2024-03-07
Discrete Fourier Transform Upsamplings:
I am currently working on a Matlab code from my research listed below:
% Compute kernels and obtain DFT by matrix products
kernc=exp((-i*2*pi/(nc*usfac))*( ifftshift([0:nc-1]).' - floor(nc/2) )*( [0:noc-1] - coff ));
kernr=exp((-i*2*pi/(nr*usfac))*( [0:nor-1].' - roff )*( ifftshift([0:nr-1]) - floor(nr/2) ));
out=kernr*in*kernc;
What this code does is creating two kernels for the column and row transformations in Discrete Fourier Transform upsampling process on an image.
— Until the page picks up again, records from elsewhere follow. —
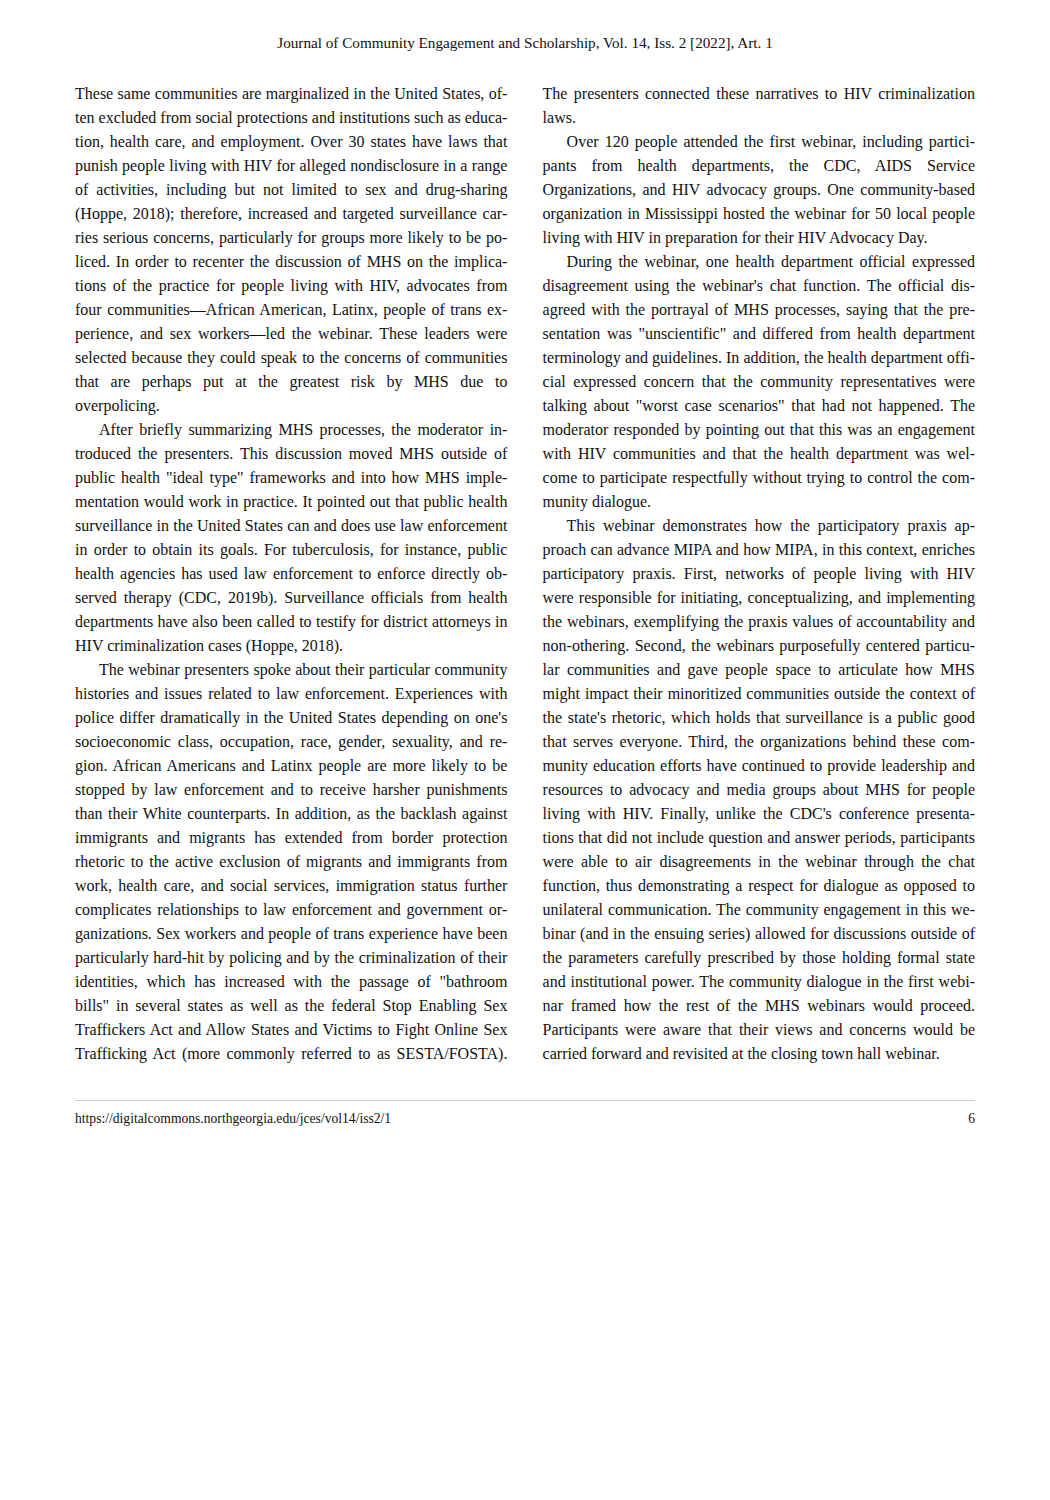Journal of Community Engagement and Scholarship, Vol. 14, Iss. 2 [2022], Art. 1
These same communities are marginalized in the United States, often excluded from social protections and institutions such as education, health care, and employment. Over 30 states have laws that punish people living with HIV for alleged nondisclosure in a range of activities, including but not limited to sex and drug-sharing (Hoppe, 2018); therefore, increased and targeted surveillance carries serious concerns, particularly for groups more likely to be policed. In order to recenter the discussion of MHS on the implications of the practice for people living with HIV, advocates from four communities—African American, Latinx, people of trans experience, and sex workers—led the webinar. These leaders were selected because they could speak to the concerns of communities that are perhaps put at the greatest risk by MHS due to overpolicing.
After briefly summarizing MHS processes, the moderator introduced the presenters. This discussion moved MHS outside of public health "ideal type" frameworks and into how MHS implementation would work in practice. It pointed out that public health surveillance in the United States can and does use law enforcement in order to obtain its goals. For tuberculosis, for instance, public health agencies has used law enforcement to enforce directly observed therapy (CDC, 2019b). Surveillance officials from health departments have also been called to testify for district attorneys in HIV criminalization cases (Hoppe, 2018).
The webinar presenters spoke about their particular community histories and issues related to law enforcement. Experiences with police differ dramatically in the United States depending on one's socioeconomic class, occupation, race, gender, sexuality, and region. African Americans and Latinx people are more likely to be stopped by law enforcement and to receive harsher punishments than their White counterparts. In addition, as the backlash against immigrants and migrants has extended from border protection rhetoric to the active exclusion of migrants and immigrants from work, health care, and social services, immigration status further complicates relationships to law enforcement and government organizations. Sex workers and people of trans experience have been particularly hard-hit by policing and by the criminalization of their identities, which has increased with the passage of "bathroom bills" in several states as well as the federal Stop Enabling Sex Traffickers Act and Allow States and Victims to Fight Online Sex Trafficking Act (more commonly referred to as SESTA/FOSTA). The presenters connected these narratives to HIV criminalization laws.
Over 120 people attended the first webinar, including participants from health departments, the CDC, AIDS Service Organizations, and HIV advocacy groups. One community-based organization in Mississippi hosted the webinar for 50 local people living with HIV in preparation for their HIV Advocacy Day.
During the webinar, one health department official expressed disagreement using the webinar's chat function. The official disagreed with the portrayal of MHS processes, saying that the presentation was "unscientific" and differed from health department terminology and guidelines. In addition, the health department official expressed concern that the community representatives were talking about "worst case scenarios" that had not happened. The moderator responded by pointing out that this was an engagement with HIV communities and that the health department was welcome to participate respectfully without trying to control the community dialogue.
This webinar demonstrates how the participatory praxis approach can advance MIPA and how MIPA, in this context, enriches participatory praxis. First, networks of people living with HIV were responsible for initiating, conceptualizing, and implementing the webinars, exemplifying the praxis values of accountability and non-othering. Second, the webinars purposefully centered particular communities and gave people space to articulate how MHS might impact their minoritized communities outside the context of the state's rhetoric, which holds that surveillance is a public good that serves everyone. Third, the organizations behind these community education efforts have continued to provide leadership and resources to advocacy and media groups about MHS for people living with HIV. Finally, unlike the CDC's conference presentations that did not include question and answer periods, participants were able to air disagreements in the webinar through the chat function, thus demonstrating a respect for dialogue as opposed to unilateral communication. The community engagement in this webinar (and in the ensuing series) allowed for discussions outside of the parameters carefully prescribed by those holding formal state and institutional power. The community dialogue in the first webinar framed how the rest of the MHS webinars would proceed. Participants were aware that their views and concerns would be carried forward and revisited at the closing town hall webinar.
https://digitalcommons.northgeorgia.edu/jces/vol14/iss2/1 6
But man, the conversion from Matlab to CUDA is hard. The Matlab code is written in 2D matrices, but to program these in CUDA, I would need to transform everything into 1D matrices; and also given the nature of CUDA’s thread indexing…. Ah, this is quite challenging.
Generating kernc
and kernr
aren’t too bad with some help from my fellow researcher Andrew; essentially we were able to simplify the ifftshift
with some formula conversion to get a rather straightforward and clever implementation:
__global__ void dftups_kernc(cufftComplex* output, cufftComplex* input, int n_data_columns, int n_sample_columns, int upsampling_factor, float col_shift) {
int idsc = blockDim.x * blockIdx.x + threadIdx.x;
int iddc = blockDim.y * blockIdx.y + threadIdx.y;
// matrix (data colunms x sample columns)
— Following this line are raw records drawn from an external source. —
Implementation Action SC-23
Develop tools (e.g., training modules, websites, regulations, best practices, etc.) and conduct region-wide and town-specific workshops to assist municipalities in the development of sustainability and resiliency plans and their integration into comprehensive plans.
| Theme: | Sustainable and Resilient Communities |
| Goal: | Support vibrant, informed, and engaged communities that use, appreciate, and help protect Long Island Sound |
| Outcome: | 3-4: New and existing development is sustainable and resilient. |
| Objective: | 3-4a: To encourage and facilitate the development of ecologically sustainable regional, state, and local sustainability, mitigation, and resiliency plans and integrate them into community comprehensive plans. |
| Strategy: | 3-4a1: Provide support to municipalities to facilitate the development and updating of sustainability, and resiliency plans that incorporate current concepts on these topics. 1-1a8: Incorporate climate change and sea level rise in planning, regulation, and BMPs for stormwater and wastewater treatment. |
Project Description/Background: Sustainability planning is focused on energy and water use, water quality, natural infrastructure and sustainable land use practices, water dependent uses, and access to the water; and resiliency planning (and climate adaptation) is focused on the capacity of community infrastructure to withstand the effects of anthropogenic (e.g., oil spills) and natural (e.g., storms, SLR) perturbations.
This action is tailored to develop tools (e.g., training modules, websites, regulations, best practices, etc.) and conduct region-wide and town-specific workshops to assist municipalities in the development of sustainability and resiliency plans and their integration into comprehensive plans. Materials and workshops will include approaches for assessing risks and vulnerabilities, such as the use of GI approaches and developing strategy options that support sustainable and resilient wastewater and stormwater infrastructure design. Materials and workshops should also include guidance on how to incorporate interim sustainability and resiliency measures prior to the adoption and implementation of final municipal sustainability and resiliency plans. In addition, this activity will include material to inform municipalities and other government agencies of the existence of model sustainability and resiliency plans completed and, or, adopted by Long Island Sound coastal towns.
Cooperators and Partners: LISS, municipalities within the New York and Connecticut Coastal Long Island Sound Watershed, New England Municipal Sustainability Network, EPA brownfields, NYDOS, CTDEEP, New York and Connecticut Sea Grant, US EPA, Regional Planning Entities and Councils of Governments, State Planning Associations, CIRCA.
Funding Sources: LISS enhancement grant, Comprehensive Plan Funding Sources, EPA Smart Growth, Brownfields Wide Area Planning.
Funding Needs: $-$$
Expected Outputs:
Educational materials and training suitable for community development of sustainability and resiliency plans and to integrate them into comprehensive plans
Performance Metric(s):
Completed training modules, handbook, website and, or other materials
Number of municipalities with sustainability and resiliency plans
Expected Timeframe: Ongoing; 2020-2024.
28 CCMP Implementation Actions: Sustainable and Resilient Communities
float data_x_pos = (float)(iddc < (n_data_columns / 2) ? iddc : iddc - n_data_columns);
float data_sample_x_pos = (float)idsc - col_shift;
float f = -2.0 * PI / (float)(n_data_columns * upsampling_factor) * data_x_pos * data_sample_x_pos;
// exp(f)
cufftComplex val = { cos(f), sin(f) };
output[iddc * n_sample_columns + idsc] = val;
}
__global__ void dftups_kernr(cufftComplex* output, cufftComplex* input, int n_data_rows, int n_sample_rows, int upsampling_factor, float row_shift) {
// matrix (sample rows x data columns)
int iddr = blockDim.x * blockIdx.x + threadIdx.x;
int idsr = blockDim.y * blockIdx.y + threadIdx.y;
float data_y_pos = (float)(iddr < (n_data_rows / 2) ? iddr : iddr - n_data_rows);
float data_sample_y_pos = (float)idsr - row_shift;
float f = -2.0 * PI / (float)(n_data_rows * upsampling_factor) * data_y_pos * data_sample_y_pos;
// exp(f)
cufftComplex val = { cos(f), sin(f) };
output[idsr * n_data_rows + iddr] = val;
}